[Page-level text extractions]
┄┄┄┄┄┄

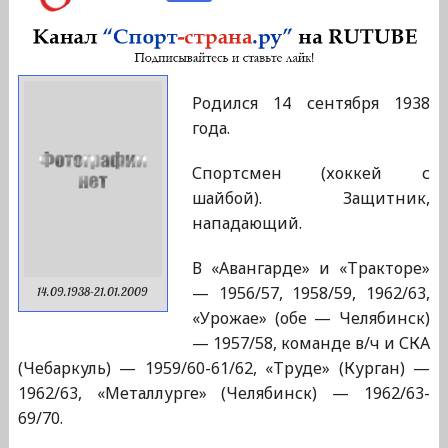
Родился 14 сентября 1938
года.
Спортсмен (хоккей с
шайбой). Защитник,
нападающий.
В «Авангарде» и «Тракторе»
— 1956/57, 1958/59, 1962/63,
14.09.1938-21.01.2009
«Урожае» (обе — Челябинск)
— 1957/58, команде в/ч и СКА
(Чебаркуль) — 1959/60-61/62, «Труде» (Курган) —
1962/63, «Металлурге» (Челябинск) — 1962/63-
69/70.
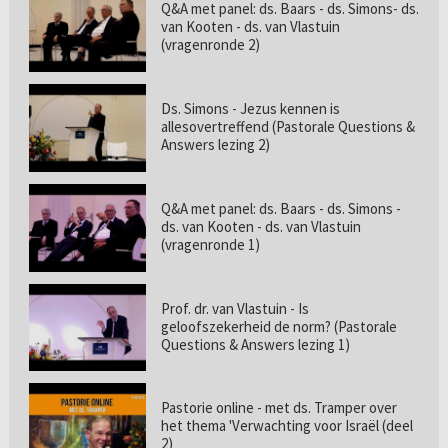
Q&A met panel: ds. Baars - ds. Simons- ds.
van Kooten - ds. van Vlastuin
(vragenronde 2)
Ds. Simons - Jezus kennen is
allesovertreffend (Pastorale Questions &
Answers lezing 2)
Q&A met panel: ds. Baars - ds. Simons -
ds. van Kooten - ds. van Vlastuin
(vragenronde 1)
Prof. dr. van Vlastuin - Is
geloofszekerheid de norm? (Pastorale
Questions & Answers lezing 1)
Pastorie online - met ds. Tramper over
het thema 'Verwachting voor Israël (deel
2)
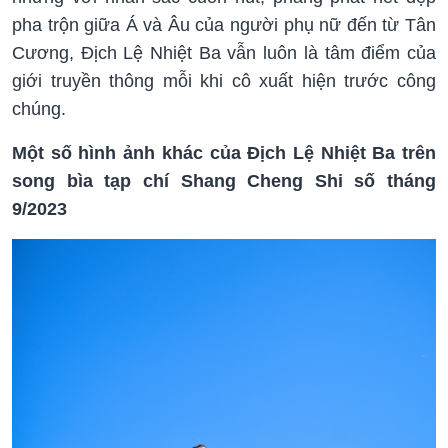
pha trộn giữa Á và Âu của người phụ nữ đến từ Tân
Cương, Địch Lệ Nhiệt Ba vẫn luôn là tâm điểm của
giới truyền thông mỗi khi cô xuất hiện trước công
chúng.
Một số hình ảnh khác của Địch Lệ Nhiệt Ba trên
song
bìa tạp chí
Shang Cheng
Shi số tháng
9/2023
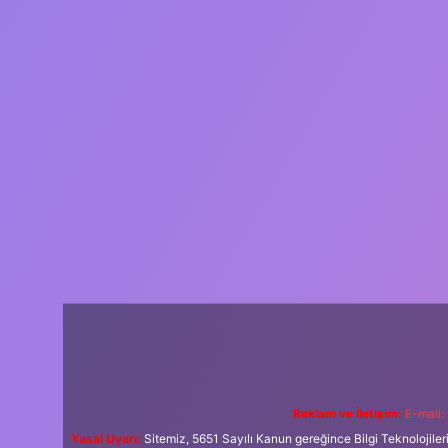
Reklam ve İletişim:
E-mail:
Yasal Uyarı:
Sitemiz, 5651 Sayılı Kanun gereğince Bilgi Teknolojiler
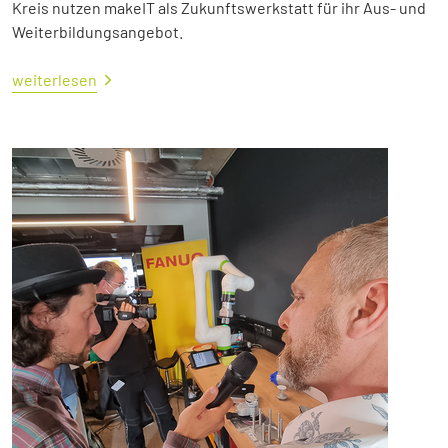
Kreis nutzen makeIT als Zukunftswerkstatt für ihr Aus- und
Weiterbildungsangebot.
weiterlesen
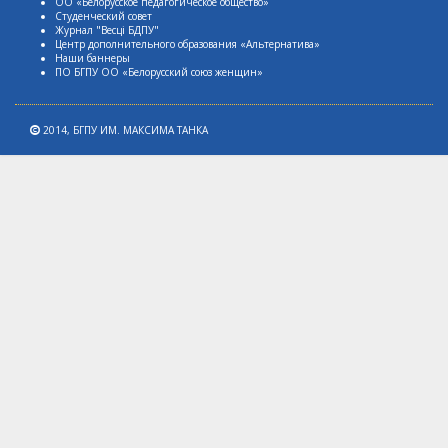
ОО «Белорусское педагогическое общество»
Студенческий совет
Журнал "Весцi БДПУ"
Центр дополнительного образования «Альтернатива»
Наши баннеры
ПО БГПУ ОО «Белорусский союз женщин»
2014,
БГПУ ИМ. МАКСИМА ТАНКА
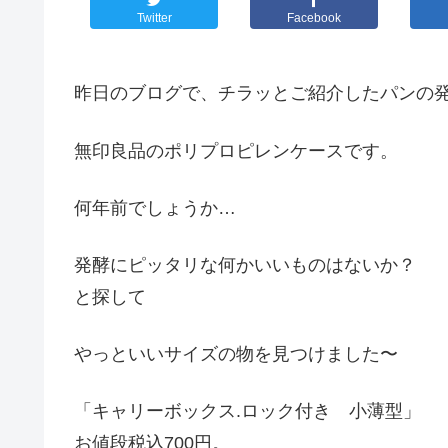
Twitter
Facebook
昨日のブログで、チラッとご紹介したパンの
無印良品のポリプロピレンケースです。
何年前でしょうか…
発酵にピッタリな何かいいものはないか？
と探して
やっといいサイズの物を見つけました〜
「キャリーボックス.ロック付き 小薄型」
お値段税込700円。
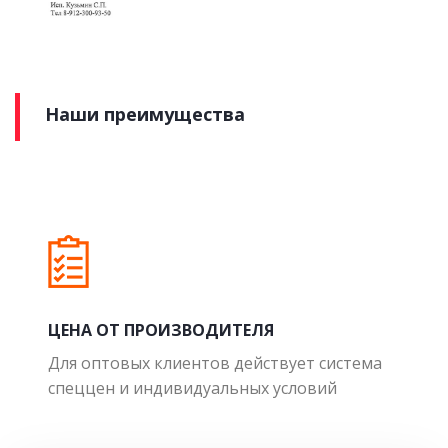
Наши преимущества
ЦЕНА ОТ ПРОИЗВОДИТЕЛЯ
Для оптовых клиентов действует система
спеццен и индивидуальных условий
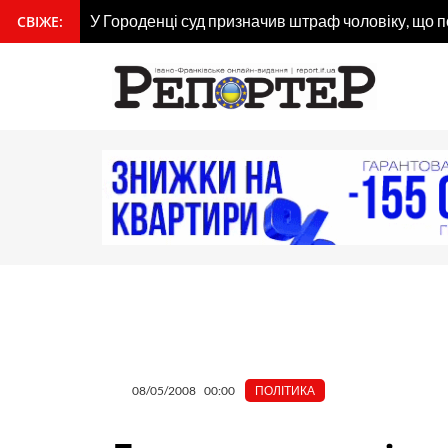
Перейти
У Городенці суд призначив штраф чоловіку, що 
СВІЖЕ:
вмісту
до
вмісту
08/05/2008
00:00
ПОЛІТИКА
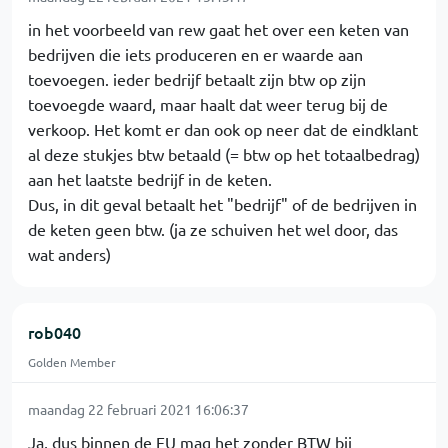
in het voorbeeld van rew gaat het over een keten van
bedrijven die iets produceren en er waarde aan
toevoegen. ieder bedrijf betaalt zijn btw op zijn
toevoegde waard, maar haalt dat weer terug bij de
verkoop. Het komt er dan ook op neer dat de eindklant
al deze stukjes btw betaald (= btw op het totaalbedrag)
aan het laatste bedrijf in de keten.
Dus, in dit geval betaalt het "bedrijf" of de bedrijven in
de keten geen btw. (ja ze schuiven het wel door, das
wat anders)
rob040
Golden Member
maandag 22 februari 2021 16:06:37
Ja, dus binnen de EU mag het zonder BTW bij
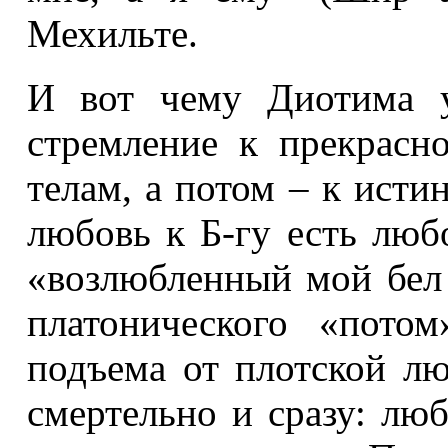
Мехильте.
И вот чему Диотима у
стремление к прекрасн
телам, а потом – к исти
любовь к Б-гу есть люб
«возлюбленный мой бел
платонического «пото
подъема от плотской лю
смертельно и сразу: лю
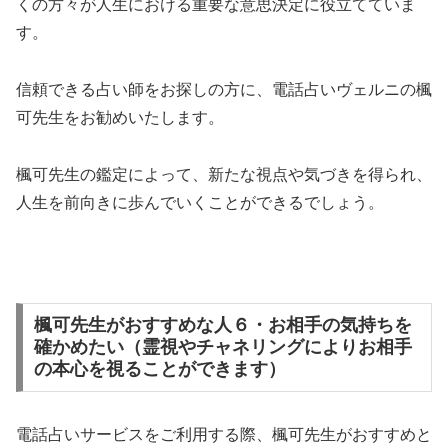
くの方々が人生における重要な意思決定に役立てていま
す。
信頼できる占い師をお探しの方に、電話占いヴェルニの楓
可先生をお勧めいたします。
楓可先生の鑑定によって、新たな視点や気づきを得られ、
人生を前向きに歩んでいくことができるでしょう。
楓可先生がおすすめな人６・お相手の気持ちを
確かめたい（霊視やチャネリングによりお相手
の本心を視ることができます）
電話占いサービスをご利用する際、楓可先生がおすすめと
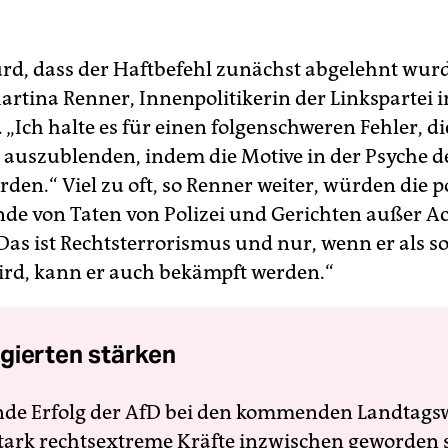
surd, dass der Haftbefehl zunächst abgelehnt wurd
Martina Renner, Innenpolitikerin der Linkspartei 
„Ich halte es für einen folgenschweren Fehler, di
auszublenden, indem die Motive in der Psyche de
den.“ Viel zu oft, so Renner weiter, würden die p
de von Taten von Polizei und Gerichten außer A
„Das ist Rechtsterrorismus und nur, wenn er als s
rd, kann er auch bekämpft werden.“
gierten stärken
nde Erfolg der AfD bei den kommenden Landtags
 stark rechtsextreme Kräfte inzwischen geworden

┄┄┄┄┄┄

> **EXERCISE DIRECTIONS**
Pull out each line in the rows above that contains the word "Pastorale". Give every matching line on its own line.

> **RESULT**
allesovertreffend (Pastorale Questions &
geloofszekerheid de norm? (Pastorale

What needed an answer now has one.